4. **Sample subgraphs of the KG for smaller sets of documents**
5. **Perform link prediction and relationship prediction on each subgraph**
6. **Evaluate the suggested relationships, with respect to the text in the parent documents only.**

The above workflow allows us to search for citations in a much smaller corpus of text, while still allowing us to include information from several documents. So, let's start that process. We already have 1-3 done, so let's start at step 4!

In [None]:
def get_subgraph( graph : MultiDiGraph, file_names : list[str] ) -> MultiDiGraph:
    """
    Using a set of file_names we obtain the sugraph induced by those names.
    """
    filtered_edges = [(u,v) for u,v,data in graph.edges(data=True) if data.get("file") in file_names]

    subgraph = nx.MultiDiGraph()
    subgraph.add_edges_from(filtered_edges)

    for u,v,key in subgraph.edges(keys=True):
        subgraph.edges[u,v,key].update(graph.edges[u,v,key])

    return( subgraph )

# Now let's get our subgraph.
file_names = ["1701732_10K_2020_0001564590-21-009427.json","1441683_10K_2020_0001441683-21-000018.json"]
subgraph = get_subgraph( kg, file_names )
print("\nSubgraph obtained...")
print(f"Number of nodes: {len(subgraph.nodes)}\nNumber of edges:{len(subgraph.edges)}")

# Let's perform NMF.
subgraph_possible_edges = NMF( subgraph, top_k=10 )
print("\nNMF performed...")
print(f"Suggested edges:\n{subgraph_possible_edges}")

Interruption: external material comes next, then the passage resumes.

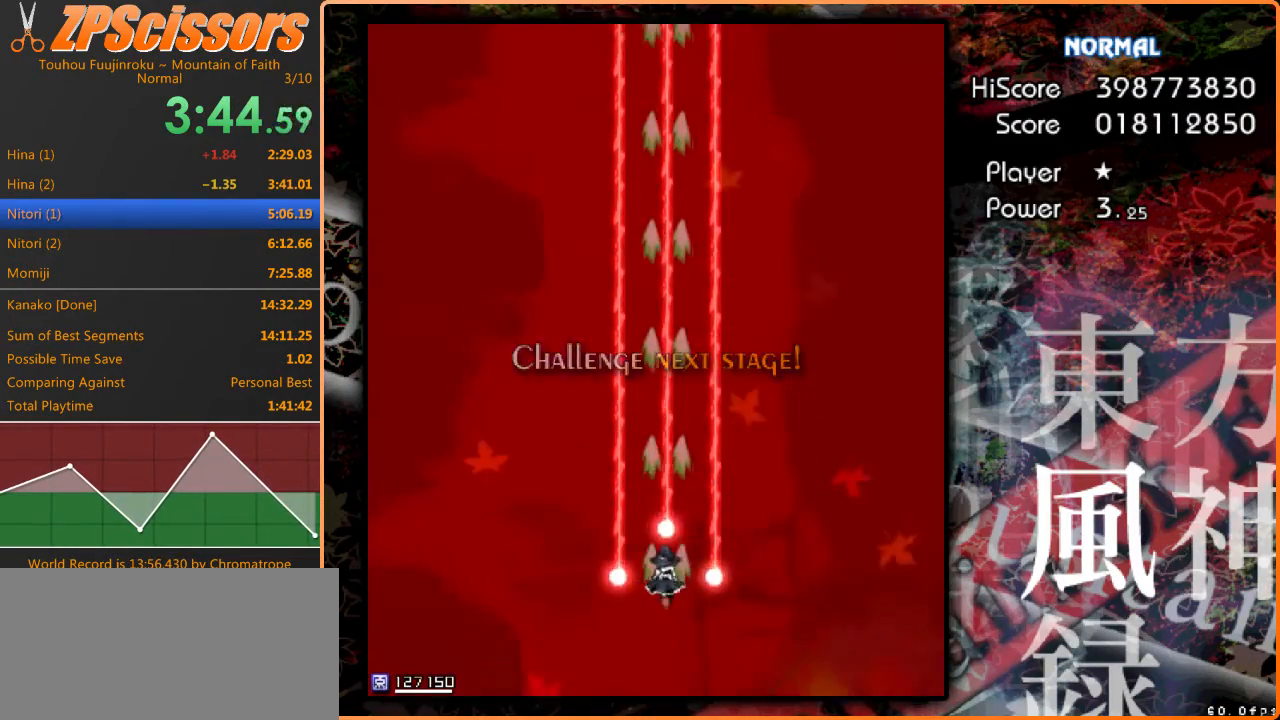
{"keys": [], "events": []}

Cool! We have our subgraph, and the triplets therein. Let's run our TransR model!

In [None]:
# Let's get our relationships using TransR.
suggested_subgraph_rels_pd,suggested_subgraph_rels_np = keen_suggest_links( 
    triplets = triplets, 
    model = r_model.model, 
    sample_set = subgraph_possible_edges 
    )
print("\nRelationships evaluated...")
print("\nLinks predicted:")
for key in suggested_subgraph_rels_pd.keys():
    value = suggested_subgraph_rels_pd[key]
    print( f"head: {key[0]}, tail: {key[1]},\nrelations:\n{value}" )

Now that we have suggested edges for our subgraph, we can go ahead and evaluate if the given triplets seem reasonable given the context. Again, we can do this manually, or using LLM as a judge.

## Wrapping up.

You now know how to perform edge-prediction on your LLM generated knowledge graph in a way that is both computationally feasible, and encorporates structural and embedding information. This is due to the use of NMF as well as TransE/TransR, ensuring that each suggested edge has been recommended by both. Remember that this is only one way to do this, and we encourage you to try out any number of the suggestions we made during this notebook.